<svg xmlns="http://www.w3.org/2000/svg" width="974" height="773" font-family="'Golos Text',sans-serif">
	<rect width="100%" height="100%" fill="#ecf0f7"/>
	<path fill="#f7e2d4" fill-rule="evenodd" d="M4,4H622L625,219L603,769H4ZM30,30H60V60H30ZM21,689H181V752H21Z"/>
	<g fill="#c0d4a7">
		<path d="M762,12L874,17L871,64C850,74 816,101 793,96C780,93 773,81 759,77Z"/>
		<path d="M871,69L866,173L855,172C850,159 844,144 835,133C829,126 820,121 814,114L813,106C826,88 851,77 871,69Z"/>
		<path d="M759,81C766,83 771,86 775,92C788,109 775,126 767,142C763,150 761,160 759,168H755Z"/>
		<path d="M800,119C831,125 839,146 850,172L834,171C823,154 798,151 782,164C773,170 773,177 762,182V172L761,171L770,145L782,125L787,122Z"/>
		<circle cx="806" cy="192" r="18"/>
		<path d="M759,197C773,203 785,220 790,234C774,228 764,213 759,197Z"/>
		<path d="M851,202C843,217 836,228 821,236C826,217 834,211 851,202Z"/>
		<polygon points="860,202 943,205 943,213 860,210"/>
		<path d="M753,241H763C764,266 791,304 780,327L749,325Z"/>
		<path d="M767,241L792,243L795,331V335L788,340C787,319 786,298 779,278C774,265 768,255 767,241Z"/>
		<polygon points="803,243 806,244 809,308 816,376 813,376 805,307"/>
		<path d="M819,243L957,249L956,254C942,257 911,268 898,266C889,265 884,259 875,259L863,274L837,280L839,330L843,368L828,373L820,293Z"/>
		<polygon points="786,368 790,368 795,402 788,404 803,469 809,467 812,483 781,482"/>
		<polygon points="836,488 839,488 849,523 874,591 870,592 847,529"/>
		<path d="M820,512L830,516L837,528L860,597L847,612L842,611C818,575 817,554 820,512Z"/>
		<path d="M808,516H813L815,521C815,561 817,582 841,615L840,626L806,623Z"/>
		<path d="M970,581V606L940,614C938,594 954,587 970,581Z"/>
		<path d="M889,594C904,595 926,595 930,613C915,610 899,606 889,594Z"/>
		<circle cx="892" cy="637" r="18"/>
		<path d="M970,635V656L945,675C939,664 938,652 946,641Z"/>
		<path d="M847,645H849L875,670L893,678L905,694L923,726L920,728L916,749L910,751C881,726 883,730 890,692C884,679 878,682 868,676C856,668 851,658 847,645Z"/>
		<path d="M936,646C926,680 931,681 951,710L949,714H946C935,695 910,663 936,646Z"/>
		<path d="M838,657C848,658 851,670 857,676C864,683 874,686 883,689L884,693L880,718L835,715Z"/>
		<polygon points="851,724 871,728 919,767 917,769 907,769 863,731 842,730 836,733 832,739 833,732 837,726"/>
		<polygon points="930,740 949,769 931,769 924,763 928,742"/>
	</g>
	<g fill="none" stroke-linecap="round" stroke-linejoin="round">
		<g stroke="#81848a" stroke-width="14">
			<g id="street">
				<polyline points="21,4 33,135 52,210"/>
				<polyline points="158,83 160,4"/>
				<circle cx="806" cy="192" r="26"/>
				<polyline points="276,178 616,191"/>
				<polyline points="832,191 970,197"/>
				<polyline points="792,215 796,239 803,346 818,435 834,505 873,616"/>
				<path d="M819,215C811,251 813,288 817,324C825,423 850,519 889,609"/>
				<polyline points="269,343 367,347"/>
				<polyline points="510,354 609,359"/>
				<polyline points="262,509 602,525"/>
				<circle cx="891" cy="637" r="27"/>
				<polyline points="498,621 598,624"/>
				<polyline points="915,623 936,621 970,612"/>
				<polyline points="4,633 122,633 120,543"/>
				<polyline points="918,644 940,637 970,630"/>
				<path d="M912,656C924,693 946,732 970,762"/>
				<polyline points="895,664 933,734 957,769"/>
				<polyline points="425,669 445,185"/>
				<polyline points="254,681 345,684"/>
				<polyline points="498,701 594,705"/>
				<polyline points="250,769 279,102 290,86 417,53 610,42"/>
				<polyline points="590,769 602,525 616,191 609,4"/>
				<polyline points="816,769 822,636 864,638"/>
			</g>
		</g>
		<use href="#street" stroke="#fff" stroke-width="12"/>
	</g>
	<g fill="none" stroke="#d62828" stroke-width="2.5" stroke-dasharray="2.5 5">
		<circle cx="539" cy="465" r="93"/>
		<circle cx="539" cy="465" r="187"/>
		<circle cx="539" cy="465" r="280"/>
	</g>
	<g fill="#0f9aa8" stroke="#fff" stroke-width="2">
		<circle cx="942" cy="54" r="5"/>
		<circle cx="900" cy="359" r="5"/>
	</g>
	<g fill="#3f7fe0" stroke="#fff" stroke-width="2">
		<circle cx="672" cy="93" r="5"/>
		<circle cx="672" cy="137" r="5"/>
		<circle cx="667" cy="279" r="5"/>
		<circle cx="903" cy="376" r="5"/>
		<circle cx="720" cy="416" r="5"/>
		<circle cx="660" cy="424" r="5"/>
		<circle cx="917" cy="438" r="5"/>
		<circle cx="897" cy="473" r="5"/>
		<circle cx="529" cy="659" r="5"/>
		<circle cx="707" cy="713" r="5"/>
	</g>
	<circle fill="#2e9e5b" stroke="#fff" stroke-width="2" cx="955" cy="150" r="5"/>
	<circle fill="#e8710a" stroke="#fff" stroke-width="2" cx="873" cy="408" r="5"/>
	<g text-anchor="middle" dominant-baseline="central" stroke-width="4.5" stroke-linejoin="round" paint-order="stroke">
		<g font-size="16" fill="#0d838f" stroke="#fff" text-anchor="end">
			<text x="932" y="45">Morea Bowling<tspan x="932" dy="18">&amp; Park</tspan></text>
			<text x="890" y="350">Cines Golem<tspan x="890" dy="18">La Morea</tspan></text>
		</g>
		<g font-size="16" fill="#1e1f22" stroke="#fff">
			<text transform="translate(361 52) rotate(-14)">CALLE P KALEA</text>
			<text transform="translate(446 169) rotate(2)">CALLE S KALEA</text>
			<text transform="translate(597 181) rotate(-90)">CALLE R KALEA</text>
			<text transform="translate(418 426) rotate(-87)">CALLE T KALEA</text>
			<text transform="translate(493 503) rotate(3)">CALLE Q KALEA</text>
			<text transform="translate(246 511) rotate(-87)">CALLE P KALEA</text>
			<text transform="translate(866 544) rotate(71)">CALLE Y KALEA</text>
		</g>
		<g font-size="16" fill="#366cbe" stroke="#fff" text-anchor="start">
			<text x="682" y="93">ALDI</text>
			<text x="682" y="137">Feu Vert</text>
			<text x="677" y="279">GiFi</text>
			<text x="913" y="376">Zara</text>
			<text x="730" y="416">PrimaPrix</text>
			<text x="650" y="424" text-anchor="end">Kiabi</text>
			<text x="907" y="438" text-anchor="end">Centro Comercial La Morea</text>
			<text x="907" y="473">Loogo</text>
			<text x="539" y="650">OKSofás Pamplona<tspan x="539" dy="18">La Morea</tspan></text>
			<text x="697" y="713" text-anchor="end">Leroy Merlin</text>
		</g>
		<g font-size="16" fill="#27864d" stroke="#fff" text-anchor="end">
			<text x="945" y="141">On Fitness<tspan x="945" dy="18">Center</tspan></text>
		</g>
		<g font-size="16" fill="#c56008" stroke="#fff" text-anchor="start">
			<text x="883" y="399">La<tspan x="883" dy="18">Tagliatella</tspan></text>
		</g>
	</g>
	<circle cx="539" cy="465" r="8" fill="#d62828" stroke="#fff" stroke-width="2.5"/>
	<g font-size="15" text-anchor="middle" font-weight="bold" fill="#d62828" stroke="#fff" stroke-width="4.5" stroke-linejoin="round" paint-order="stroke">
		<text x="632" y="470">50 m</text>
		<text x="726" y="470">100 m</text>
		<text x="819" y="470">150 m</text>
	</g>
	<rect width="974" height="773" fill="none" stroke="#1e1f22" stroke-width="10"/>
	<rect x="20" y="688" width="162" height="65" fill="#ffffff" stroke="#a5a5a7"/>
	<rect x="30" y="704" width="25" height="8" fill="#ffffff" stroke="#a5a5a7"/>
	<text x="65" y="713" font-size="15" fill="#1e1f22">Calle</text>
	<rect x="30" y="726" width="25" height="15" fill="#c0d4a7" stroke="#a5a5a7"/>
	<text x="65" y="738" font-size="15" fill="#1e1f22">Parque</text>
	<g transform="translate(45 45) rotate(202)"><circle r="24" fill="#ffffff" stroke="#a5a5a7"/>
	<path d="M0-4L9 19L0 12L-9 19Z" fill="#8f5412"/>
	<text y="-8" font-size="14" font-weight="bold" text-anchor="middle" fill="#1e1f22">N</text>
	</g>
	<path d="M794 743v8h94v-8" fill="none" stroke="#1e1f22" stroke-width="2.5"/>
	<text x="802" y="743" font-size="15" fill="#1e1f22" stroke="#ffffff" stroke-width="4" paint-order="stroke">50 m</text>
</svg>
....
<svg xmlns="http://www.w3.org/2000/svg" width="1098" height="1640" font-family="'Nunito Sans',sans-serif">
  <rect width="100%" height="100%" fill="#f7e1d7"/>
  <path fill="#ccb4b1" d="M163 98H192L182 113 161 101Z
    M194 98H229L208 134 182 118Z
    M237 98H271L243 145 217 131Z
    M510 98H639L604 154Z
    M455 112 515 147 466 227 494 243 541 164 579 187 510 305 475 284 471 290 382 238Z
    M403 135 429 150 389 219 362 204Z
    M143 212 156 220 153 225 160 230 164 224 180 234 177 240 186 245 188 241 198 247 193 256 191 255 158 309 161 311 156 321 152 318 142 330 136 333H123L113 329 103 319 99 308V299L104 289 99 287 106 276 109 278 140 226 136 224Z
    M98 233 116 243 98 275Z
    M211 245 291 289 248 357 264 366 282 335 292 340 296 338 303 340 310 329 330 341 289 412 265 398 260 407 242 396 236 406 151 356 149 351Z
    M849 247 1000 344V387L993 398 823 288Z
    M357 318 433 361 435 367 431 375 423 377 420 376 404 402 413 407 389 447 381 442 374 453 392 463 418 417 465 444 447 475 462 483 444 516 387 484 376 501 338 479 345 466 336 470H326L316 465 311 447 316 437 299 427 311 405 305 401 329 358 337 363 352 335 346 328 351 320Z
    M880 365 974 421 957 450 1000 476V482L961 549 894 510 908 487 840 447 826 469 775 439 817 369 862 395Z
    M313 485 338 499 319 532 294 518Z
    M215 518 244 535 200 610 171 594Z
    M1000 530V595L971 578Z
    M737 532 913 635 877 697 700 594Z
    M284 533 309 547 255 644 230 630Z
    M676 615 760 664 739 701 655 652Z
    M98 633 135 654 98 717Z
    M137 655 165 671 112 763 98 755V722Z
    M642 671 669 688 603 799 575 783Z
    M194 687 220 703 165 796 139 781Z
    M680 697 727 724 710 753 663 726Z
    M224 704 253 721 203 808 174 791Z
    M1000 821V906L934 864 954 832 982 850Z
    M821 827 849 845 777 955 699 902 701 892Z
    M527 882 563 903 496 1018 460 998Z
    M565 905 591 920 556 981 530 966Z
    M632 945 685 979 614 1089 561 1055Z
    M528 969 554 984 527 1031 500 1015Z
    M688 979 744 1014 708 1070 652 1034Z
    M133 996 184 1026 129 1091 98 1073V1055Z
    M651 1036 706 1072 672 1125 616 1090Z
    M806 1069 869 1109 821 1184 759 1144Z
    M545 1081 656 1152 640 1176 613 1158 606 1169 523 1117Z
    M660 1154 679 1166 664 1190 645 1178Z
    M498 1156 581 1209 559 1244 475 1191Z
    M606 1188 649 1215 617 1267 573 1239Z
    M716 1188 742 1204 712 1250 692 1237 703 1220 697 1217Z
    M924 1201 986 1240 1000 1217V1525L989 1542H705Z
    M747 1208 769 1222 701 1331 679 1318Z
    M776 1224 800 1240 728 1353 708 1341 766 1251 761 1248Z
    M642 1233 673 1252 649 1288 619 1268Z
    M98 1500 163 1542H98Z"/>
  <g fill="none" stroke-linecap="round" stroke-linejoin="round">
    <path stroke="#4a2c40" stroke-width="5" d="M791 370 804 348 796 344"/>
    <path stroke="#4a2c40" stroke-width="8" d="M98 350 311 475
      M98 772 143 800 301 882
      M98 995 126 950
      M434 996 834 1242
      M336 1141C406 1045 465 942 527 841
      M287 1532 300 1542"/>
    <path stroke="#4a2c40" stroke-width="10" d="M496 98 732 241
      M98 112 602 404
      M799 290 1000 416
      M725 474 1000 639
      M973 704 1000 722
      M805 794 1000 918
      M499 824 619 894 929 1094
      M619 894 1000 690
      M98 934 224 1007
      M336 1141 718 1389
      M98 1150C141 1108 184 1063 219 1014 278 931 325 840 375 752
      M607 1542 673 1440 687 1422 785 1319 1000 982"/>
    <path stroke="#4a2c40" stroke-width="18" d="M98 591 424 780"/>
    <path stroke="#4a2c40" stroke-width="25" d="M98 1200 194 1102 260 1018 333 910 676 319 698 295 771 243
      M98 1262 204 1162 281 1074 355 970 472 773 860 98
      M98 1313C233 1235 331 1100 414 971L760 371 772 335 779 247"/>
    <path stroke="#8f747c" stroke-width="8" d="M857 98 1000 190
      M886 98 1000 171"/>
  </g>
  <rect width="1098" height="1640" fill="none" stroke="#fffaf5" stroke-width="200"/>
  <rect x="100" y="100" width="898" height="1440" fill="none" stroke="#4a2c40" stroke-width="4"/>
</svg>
....
Taking the line with "M565 905 591 920 556 981 530 966Z" as the first and the line with "M98 995 126 950" as the last, retype that stretch of the data above exactly, with no other lines.

• OUTPUT FOR THIS TASK:
    M565 905 591 920 556 981 530 966Z
    M632 945 685 979 614 1089 561 1055Z
    M528 969 554 984 527 1031 500 1015Z
    M688 979 744 1014 708 1070 652 1034Z
    M133 996 184 1026 129 1091 98 1073V1055Z
    M651 1036 706 1072 672 1125 616 1090Z
    M806 1069 869 1109 821 1184 759 1144Z
    M545 1081 656 1152 640 1176 613 1158 606 1169 523 1117Z
    M660 1154 679 1166 664 1190 645 1178Z
    M498 1156 581 1209 559 1244 475 1191Z
    M606 1188 649 1215 617 1267 573 1239Z
    M716 1188 742 1204 712 1250 692 1237 703 1220 697 1217Z
    M924 1201 986 1240 1000 1217V1525L989 1542H705Z
    M747 1208 769 1222 701 1331 679 1318Z
    M776 1224 800 1240 728 1353 708 1341 766 1251 761 1248Z
    M642 1233 673 1252 649 1288 619 1268Z
    M98 1500 163 1542H98Z"/>
  <g fill="none" stroke-linecap="round" stroke-linejoin="round">
    <path stroke="#4a2c40" stroke-width="5" d="M791 370 804 348 796 344"/>
    <path stroke="#4a2c40" stroke-width="8" d="M98 350 311 475
      M98 772 143 800 301 882
      M98 995 126 950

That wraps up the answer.